The Psychological Immune System
by Herman Kagan

AuthorHouse (2006)
ISBN 1420890050
Reviewed by Paige Lovitt for Reader Views (8/06)

“The Psychological Immune System” was written to educate us on how the psychological immune system ties into the biological immune system. The author takes his theories beyond the individual’s functioning system and applies it to larger groups and organizations. Dr. Kagan extensively researched this topic and is well referenced. He also uses personal anecdotes to illustrate some of his points. This makes the information more interesting and the concepts easier to grasp.

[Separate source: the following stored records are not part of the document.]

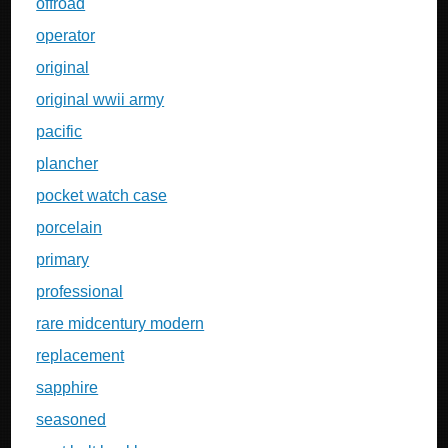
offroad
operator
original
original wwii army
pacific
plancher
pocket watch case
porcelain
primary
professional
rare midcentury modern
replacement
sapphire
seasoned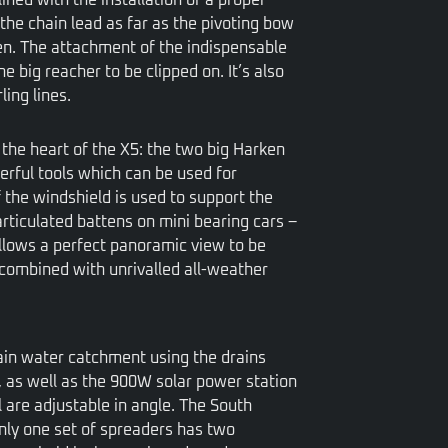
the chain lead as far as the pivoting bow
ten. The attachment of the indispensable
he big reacher to be clipped on. It’s also
ing lines.
t the heart of the X5: the two big Harken
erful tools which can be used for
 the windshield is used to support the
rticulated battens on mini bearing cars –
llows a perfect panoramic view to be
combined with unrivalled all-weather
rain water catchment using the drains
, as well as the 900W solar power station
l are adjustable in angle. The South
nly one set of spreaders has two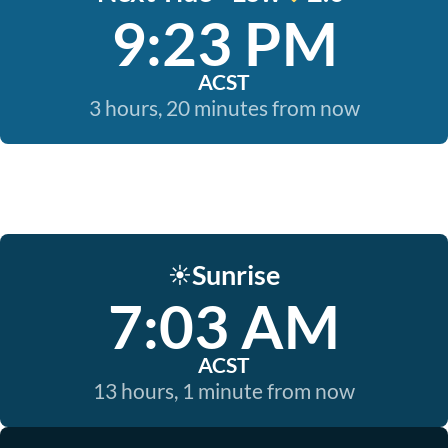
9:23 PM
ACST
3 hours, 20 minutes from now
Sunrise
☀️
7:03 AM
ACST
13 hours, 1 minute from now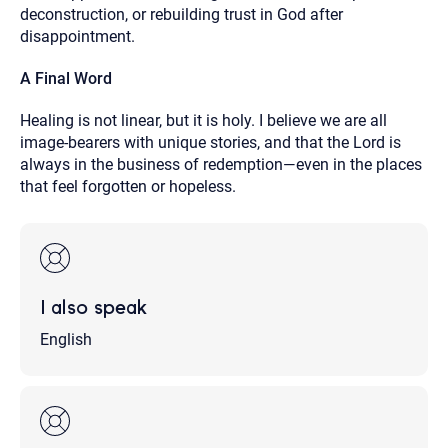
deconstruction, or rebuilding trust in God after
disappointment.
A Final Word
Healing is not linear, but it is holy. I believe we are all
image-bearers with unique stories, and that the Lord is
always in the business of redemption—even in the places
that feel forgotten or hopeless.
I also speak
English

If we have a healthy functioning psychological immune system, we are able to use our emotions to guide us into making good decisions. Dr. Kagan states, “It seems we comprehend life’s events through their emotional impact on us, and our emotions act as
warning signals for the dangers we encounter.” Therefore, it is important that we maintain a healthy functioning system. As with our biological system, which functions to keep us alive, we need both systems to be healthy and for our survival. When our biological systems start failing, we get diseases and end up either in poor health or dead. When our psychological immune systems are not functioning properly we can make poor choices that are detrimental to our survival.

“The Psychological Immune System” is incredibly interesting and informative to read. Dr. Kagan includes a lot of anthropological information to show us how we evolved in this manner. He mentions historical events and cultures that are influenced by his theories. He also discusses how other creatures in the animal world are also guided by this system. While the information presented is informative enough to be used as textbook material, it is written in such a way that a non-student would enjoy reading the material for personal growth and to gain a better understanding of themselves, others, and different societies.

I highly recommend this book to people who are interested in self-growth, anthropology students, parents, and teachers. It is definitely well worth reading. The information gained can be useful for improving yourself, or for understanding how to guide others.